Tlajomulco to enlarge treatment plants as part of effort to clean up Cajititlán
After at least three years of political bickering, scientific studies and a lot of dead fish, there is a move toward cleaning up the Cajititlán lagoon near Guadalajara.
The municipality of Tlajomulco de Zúñiga has announced a “historical” investment of 180 million pesos (US $10.5 million) to increase the capacity of three wastewater treatment plants, construct wetlands, install aerators and build a floodgate to drain excess water. The lagoon has seen massive die-offs of fish in the past few years. The most recent was in August, when 40 tonnes of dead fish, a species known as popocha, were reported floating on the surface.

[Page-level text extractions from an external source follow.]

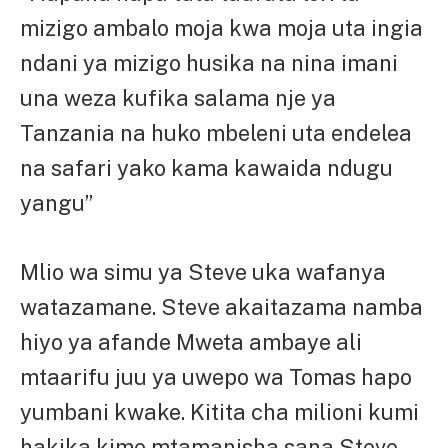
mizigo ambalo moja kwa moja uta ingia
ndani ya mizigo husika na nina imani
una weza kufika salama nje ya
Tanzania na huko mbeleni uta endelea
na safari yako kama kawaida ndugu
yangu”
Mlio wa simu ya Steve uka wafanya
watazamane. Steve akaitazama namba
hiyo ya afande Mweta ambaye ali
mtaarifu juu ya uwepo wa Tomas hapo
yumbani kwake. Kitita cha milioni kumi
hakika kime mtamanisha sana Steve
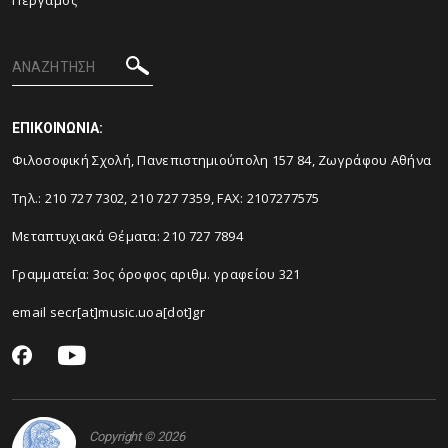
Πέργαμος
ΕΠΙΚΟΙΝΩΝΙΑ:
Φιλοσοφική Σχολή, Πανεπιστημιούπολη 157 84, Ζωγράφου Αθήνα
Τηλ.: 210 727 7302, 210 727 7359, FAX: 2107277575
Μεταπτυχιακά Θέματα: 210 727 7894
Γραμματεία: 3ος όροφος αριθμ. γραφείου 321
email secr[at]music.uoa[dot]gr
Copyright © 2026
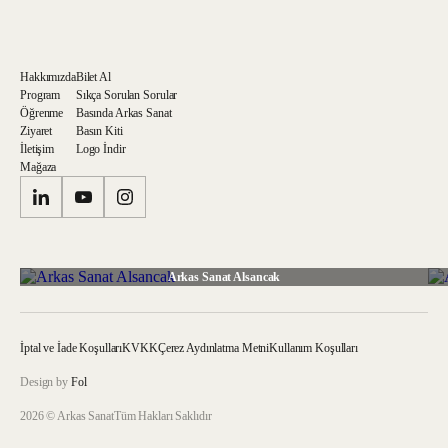
Hakkımızda
Bilet Al
Program
Sıkça Sorulan Sorular
Öğrenme
Basında Arkas Sanat
Ziyaret
Basın Kiti
İletişim
Logo İndir
Mağaza
Arkas Sanat Alsancak
İptal ve İade Koşulları
KVKK
Çerez Aydınlatma Metni
Kullanım Koşulları
Design by
Fol
2026 © Arkas Sanat
Tüm Hakları Saklıdır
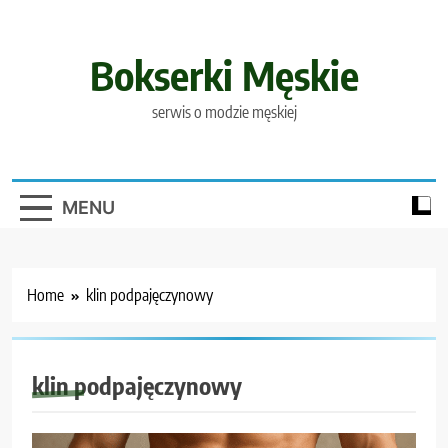
Skip
to
content
Bokserki Męskie
serwis o modzie męskiej
MENU
Home
klin podpajęczynowy
klin podpajęczynowy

In 2014, it was estimated that dead fish totaled as much as 400 tonnes.
While a previous municipal administration had claimed the dead fish were a normal, cyclical event caused by insufficient oxygen in the water, the state took a different view: water pollution was seen as the problem.
Disagreement was fueled to some degree by the fact that the municipal government was elected under the banner of the Citizens’ Movement party. The state of Jalisco, meanwhile, was governed by the Institutional Revolutionary Party.
However, the feds got involved earlier this year when the environmental agency Profepa issued several recommendations to the municipality, warning it was urgent that the lake’s water quality be addressed.
Improving the functioning of the treatment plants, located in the communities of Cajititlán, San Miguel Cuyutlán and San Juan Evangelista, was one of the recommendations.
Also planned by the municipality is a composting system whose primary material will be the dead fish that pop up every year. It is anticipated that the system will produce 6,000 tonnes of organic compost annually.